Mischief Theatre should be an inspiration to all aspiring thespians. The company originally formed only six years ago when they graduated from LAMDA but have come up with a concept so good that it could just become the new The 39 Steps.

The Play that Goes Wrong does what it says. The creative team of Henry Lewis, Jonathan Sayer and Henry Shields, greatly helped by director Mark Bell, decided that a Noises Off style comedy based around an Agatha Christie pastiche country house murder mystery could be funny.

One imagines that they then sat down to brainstorm every stage disaster imaginable and several that aren’t. The result may not quite fill the two hours with laughter but gets pretty close.

Whether you’re a fan of physical comedy, verbal jokes, slapstick, screwball, sight gags or absurdity, this company delivers it in the guise of the Cornley Polytechnic Drama Society as they murder Murder at Haversham Manor.

Rather than replacing key performers to boost West End sales, this company has maintained its integrity with all three of the writers continuing to lead the cast.

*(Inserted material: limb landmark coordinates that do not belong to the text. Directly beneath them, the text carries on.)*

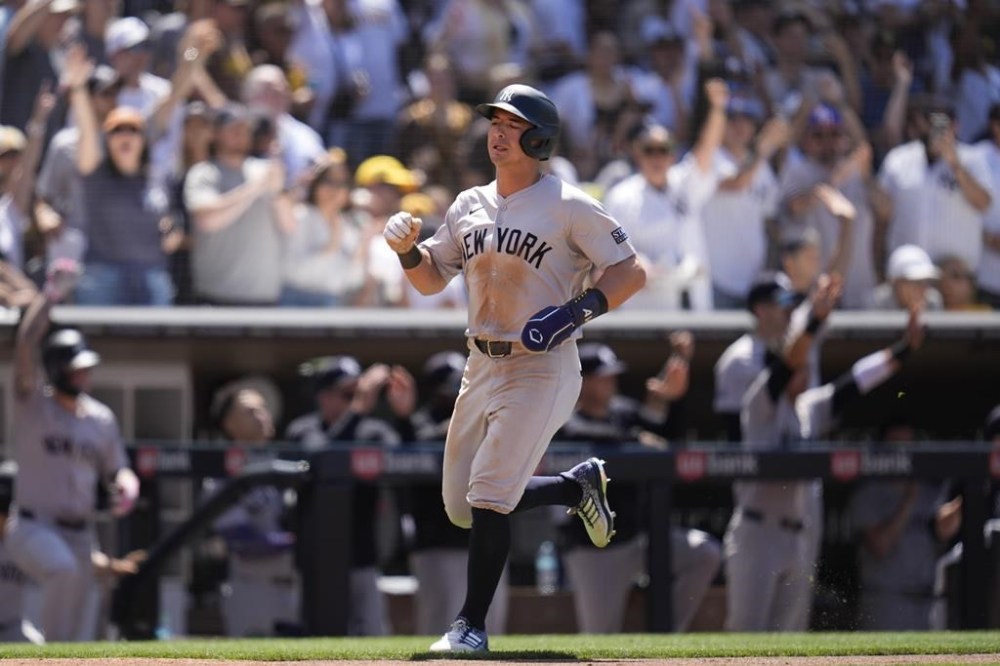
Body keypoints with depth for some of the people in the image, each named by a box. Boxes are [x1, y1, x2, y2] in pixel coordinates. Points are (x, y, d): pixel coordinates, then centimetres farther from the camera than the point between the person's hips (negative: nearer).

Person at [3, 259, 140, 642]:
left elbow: (116, 469, 17)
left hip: (79, 534, 5)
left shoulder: (101, 419, 9)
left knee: (73, 627, 5)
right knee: (63, 569, -35)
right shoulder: (34, 405, -5)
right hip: (32, 527, -5)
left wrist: (127, 485, -7)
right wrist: (48, 298, -27)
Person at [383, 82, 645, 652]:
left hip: (543, 368, -8)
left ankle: (473, 625, -4)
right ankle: (579, 485, 31)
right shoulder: (470, 206, 10)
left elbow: (632, 272, -9)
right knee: (462, 507, 11)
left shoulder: (568, 207, -10)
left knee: (488, 497, -14)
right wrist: (408, 249, -4)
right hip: (483, 367, 8)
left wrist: (575, 311, -23)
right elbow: (432, 278, 17)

They are accompanied by many friends who started out in the original cast at the Old Red Lion and have been involved in a long and successful regional tour including a hit run at the Pleasance Courtyard in Edinburgh last year.

This really is ensemble theatre and it would be unfair to pick out individual performers from the excellent cast. Suffice to say that those with bit parts such as ASMs and the techie make almost as much of a contribution to the ensemble as say Greg Tannahill playing Jonathan Harris playing murder victim Charles Haversham or co-writer Henry Shields as hopeless Chris Bean in the role of deadpan Inspector Carter.

In addition to the writers, director and performer, set designer Nigel Hook makes a significant contribution and it is safe to say that without his efforts, which have been accentuated for the West End, this production would be a pale shadow of the final result.

The murder mystery goes off the rails before the house lights have even gone down and falls off a precipice soon afterwards.

By the end, viewers may have lost track of who committed the murder but they will have had a wild time along the way enjoying the misguided antics of the worst kind of amateur theatre company.

Humour is a strange thing but there is something here for everybody and this one really could run for ever.